▶ [Description of the task]: Copy out the listing exactly.

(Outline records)

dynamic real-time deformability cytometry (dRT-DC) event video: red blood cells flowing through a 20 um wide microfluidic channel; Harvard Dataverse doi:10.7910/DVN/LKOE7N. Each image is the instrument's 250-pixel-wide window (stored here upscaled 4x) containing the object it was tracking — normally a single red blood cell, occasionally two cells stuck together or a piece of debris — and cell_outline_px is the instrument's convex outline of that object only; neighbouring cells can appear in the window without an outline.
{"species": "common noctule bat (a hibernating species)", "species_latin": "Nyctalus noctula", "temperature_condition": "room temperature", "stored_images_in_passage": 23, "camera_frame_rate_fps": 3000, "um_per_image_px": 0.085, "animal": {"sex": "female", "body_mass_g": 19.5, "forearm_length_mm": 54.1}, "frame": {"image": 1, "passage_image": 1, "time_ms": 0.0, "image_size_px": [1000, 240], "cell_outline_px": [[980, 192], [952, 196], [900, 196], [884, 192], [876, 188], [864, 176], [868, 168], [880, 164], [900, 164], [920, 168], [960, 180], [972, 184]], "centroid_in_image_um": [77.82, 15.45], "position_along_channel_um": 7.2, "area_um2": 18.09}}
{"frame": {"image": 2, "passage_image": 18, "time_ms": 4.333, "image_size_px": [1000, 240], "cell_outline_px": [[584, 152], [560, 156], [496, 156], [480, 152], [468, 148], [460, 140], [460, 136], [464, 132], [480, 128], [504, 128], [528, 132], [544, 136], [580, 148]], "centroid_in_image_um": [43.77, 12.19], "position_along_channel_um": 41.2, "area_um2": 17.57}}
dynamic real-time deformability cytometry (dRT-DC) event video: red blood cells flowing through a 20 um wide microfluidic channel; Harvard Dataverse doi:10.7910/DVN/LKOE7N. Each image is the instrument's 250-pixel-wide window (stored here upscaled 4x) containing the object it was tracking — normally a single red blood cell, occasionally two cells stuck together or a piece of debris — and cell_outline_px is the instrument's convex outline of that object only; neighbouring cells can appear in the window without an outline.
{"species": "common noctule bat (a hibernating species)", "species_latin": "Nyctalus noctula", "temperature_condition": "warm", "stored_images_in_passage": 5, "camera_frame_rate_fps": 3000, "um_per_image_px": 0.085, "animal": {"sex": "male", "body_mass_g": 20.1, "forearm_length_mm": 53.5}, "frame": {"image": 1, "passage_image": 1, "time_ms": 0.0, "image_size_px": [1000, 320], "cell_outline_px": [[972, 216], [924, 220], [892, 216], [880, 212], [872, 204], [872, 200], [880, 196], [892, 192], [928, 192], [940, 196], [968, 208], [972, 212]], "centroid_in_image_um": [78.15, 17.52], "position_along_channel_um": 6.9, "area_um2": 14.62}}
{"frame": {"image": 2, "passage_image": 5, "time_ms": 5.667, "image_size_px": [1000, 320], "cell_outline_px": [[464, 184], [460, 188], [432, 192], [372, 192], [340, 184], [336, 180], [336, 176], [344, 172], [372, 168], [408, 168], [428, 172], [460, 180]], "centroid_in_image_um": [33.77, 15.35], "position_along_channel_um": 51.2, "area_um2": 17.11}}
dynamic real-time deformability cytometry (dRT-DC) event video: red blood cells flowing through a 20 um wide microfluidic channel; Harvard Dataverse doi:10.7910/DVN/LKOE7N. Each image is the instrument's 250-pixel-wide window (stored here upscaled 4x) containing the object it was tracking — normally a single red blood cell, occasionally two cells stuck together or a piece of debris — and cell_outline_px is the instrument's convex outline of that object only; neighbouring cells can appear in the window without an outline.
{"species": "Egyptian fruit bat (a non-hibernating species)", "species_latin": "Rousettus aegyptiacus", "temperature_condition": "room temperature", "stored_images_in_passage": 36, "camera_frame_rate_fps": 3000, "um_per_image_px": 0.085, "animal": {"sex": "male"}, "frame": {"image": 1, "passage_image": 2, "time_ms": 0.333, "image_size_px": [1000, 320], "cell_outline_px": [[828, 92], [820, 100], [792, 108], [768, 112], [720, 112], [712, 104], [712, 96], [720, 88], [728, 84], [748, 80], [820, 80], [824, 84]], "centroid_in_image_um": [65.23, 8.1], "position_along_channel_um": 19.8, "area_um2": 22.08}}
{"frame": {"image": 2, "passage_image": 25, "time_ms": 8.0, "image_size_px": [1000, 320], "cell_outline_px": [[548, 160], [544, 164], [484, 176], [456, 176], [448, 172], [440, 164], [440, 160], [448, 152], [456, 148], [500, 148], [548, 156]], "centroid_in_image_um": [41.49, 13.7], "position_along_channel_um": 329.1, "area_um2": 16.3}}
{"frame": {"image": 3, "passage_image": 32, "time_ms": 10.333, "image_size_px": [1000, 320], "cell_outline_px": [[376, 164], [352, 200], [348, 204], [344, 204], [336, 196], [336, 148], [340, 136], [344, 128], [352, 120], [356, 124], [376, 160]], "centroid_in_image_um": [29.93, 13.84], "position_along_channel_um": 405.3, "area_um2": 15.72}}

▶ [Task solution]:
dynamic real-time deformability cytometry (dRT-DC) event video: red blood cells flowing through a 20 um wide microfluidic channel; Harvard Dataverse doi:10.7910/DVN/LKOE7N. Each image is the instrument's 250-pixel-wide window (stored here upscaled 4x) containing the object it was tracking — normally a single red blood cell, occasionally two cells stuck together or a piece of debris — and cell_outline_px is the instrument's convex outline of that object only; neighbouring cells can appear in the window without an outline.
{"species": "common noctule bat (a hibernating species)", "species_latin": "Nyctalus noctula", "temperature_condition": "room temperature", "stored_images_in_passage": 23, "camera_frame_rate_fps": 3000, "um_per_image_px": 0.085, "animal": {"sex": "female", "body_mass_g": 19.5, "forearm_length_mm": 54.1}, "frame": {"image": 1, "passage_image": 1, "time_ms": 0.0, "image_size_px": [1000, 240], "cell_outline_px": [[980, 192], [952, 196], [900, 196], [884, 192], [876, 188], [864, 176], [868, 168], [880, 164], [900, 164], [920, 168], [960, 180], [972, 184]], "centroid_in_image_um": [77.82, 15.45], "position_along_channel_um": 7.2, "area_um2": 18.09}}
{"frame": {"image": 2, "passage_image": 18, "time_ms": 4.333, "image_size_px": [1000, 240], "cell_outline_px": [[584, 152], [560, 156], [496, 156], [480, 152], [468, 148], [460, 140], [460, 136], [464, 132], [480, 128], [504, 128], [528, 132], [544, 136], [580, 148]], "centroid_in_image_um": [43.77, 12.19], "position_along_channel_um": 41.2, "area_um2": 17.57}}
dynamic real-time deformability cytometry (dRT-DC) event video: red blood cells flowing through a 20 um wide microfluidic channel; Harvard Dataverse doi:10.7910/DVN/LKOE7N. Each image is the instrument's 250-pixel-wide window (stored here upscaled 4x) containing the object it was tracking — normally a single red blood cell, occasionally two cells stuck together or a piece of debris — and cell_outline_px is the instrument's convex outline of that object only; neighbouring cells can appear in the window without an outline.
{"species": "common noctule bat (a hibernating species)", "species_latin": "Nyctalus noctula", "temperature_condition": "warm", "stored_images_in_passage": 5, "camera_frame_rate_fps": 3000, "um_per_image_px": 0.085, "animal": {"sex": "male", "body_mass_g": 20.1, "forearm_length_mm": 53.5}, "frame": {"image": 1, "passage_image": 1, "time_ms": 0.0, "image_size_px": [1000, 320], "cell_outline_px": [[972, 216], [924, 220], [892, 216], [880, 212], [872, 204], [872, 200], [880, 196], [892, 192], [928, 192], [940, 196], [968, 208], [972, 212]], "centroid_in_image_um": [78.15, 17.52], "position_along_channel_um": 6.9, "area_um2": 14.62}}
{"frame": {"image": 2, "passage_image": 5, "time_ms": 5.667, "image_size_px": [1000, 320], "cell_outline_px": [[464, 184], [460, 188], [432, 192], [372, 192], [340, 184], [336, 180], [336, 176], [344, 172], [372, 168], [408, 168], [428, 172], [460, 180]], "centroid_in_image_um": [33.77, 15.35], "position_along_channel_um": 51.2, "area_um2": 17.11}}
dynamic real-time deformability cytometry (dRT-DC) event video: red blood cells flowing through a 20 um wide microfluidic channel; Harvard Dataverse doi:10.7910/DVN/LKOE7N. Each image is the instrument's 250-pixel-wide window (stored here upscaled 4x) containing the object it was tracking — normally a single red blood cell, occasionally two cells stuck together or a piece of debris — and cell_outline_px is the instrument's convex outline of that object only; neighbouring cells can appear in the window without an outline.
{"species": "Egyptian fruit bat (a non-hibernating species)", "species_latin": "Rousettus aegyptiacus", "temperature_condition": "room temperature", "stored_images_in_passage": 36, "camera_frame_rate_fps": 3000, "um_per_image_px": 0.085, "animal": {"sex": "male"}, "frame": {"image": 1, "passage_image": 2, "time_ms": 0.333, "image_size_px": [1000, 320], "cell_outline_px": [[828, 92], [820, 100], [792, 108], [768, 112], [720, 112], [712, 104], [712, 96], [720, 88], [728, 84], [748, 80], [820, 80], [824, 84]], "centroid_in_image_um": [65.23, 8.1], "position_along_channel_um": 19.8, "area_um2": 22.08}}
{"frame": {"image": 2, "passage_image": 25, "time_ms": 8.0, "image_size_px": [1000, 320], "cell_outline_px": [[548, 160], [544, 164], [484, 176], [456, 176], [448, 172], [440, 164], [440, 160], [448, 152], [456, 148], [500, 148], [548, 156]], "centroid_in_image_um": [41.49, 13.7], "position_along_channel_um": 329.1, "area_um2": 16.3}}
{"frame": {"image": 3, "passage_image": 32, "time_ms": 10.333, "image_size_px": [1000, 320], "cell_outline_px": [[376, 164], [352, 200], [348, 204], [344, 204], [336, 196], [336, 148], [340, 136], [344, 128], [352, 120], [356, 124], [376, 160]], "centroid_in_image_um": [29.93, 13.84], "position_along_channel_um": 405.3, "area_um2": 15.72}}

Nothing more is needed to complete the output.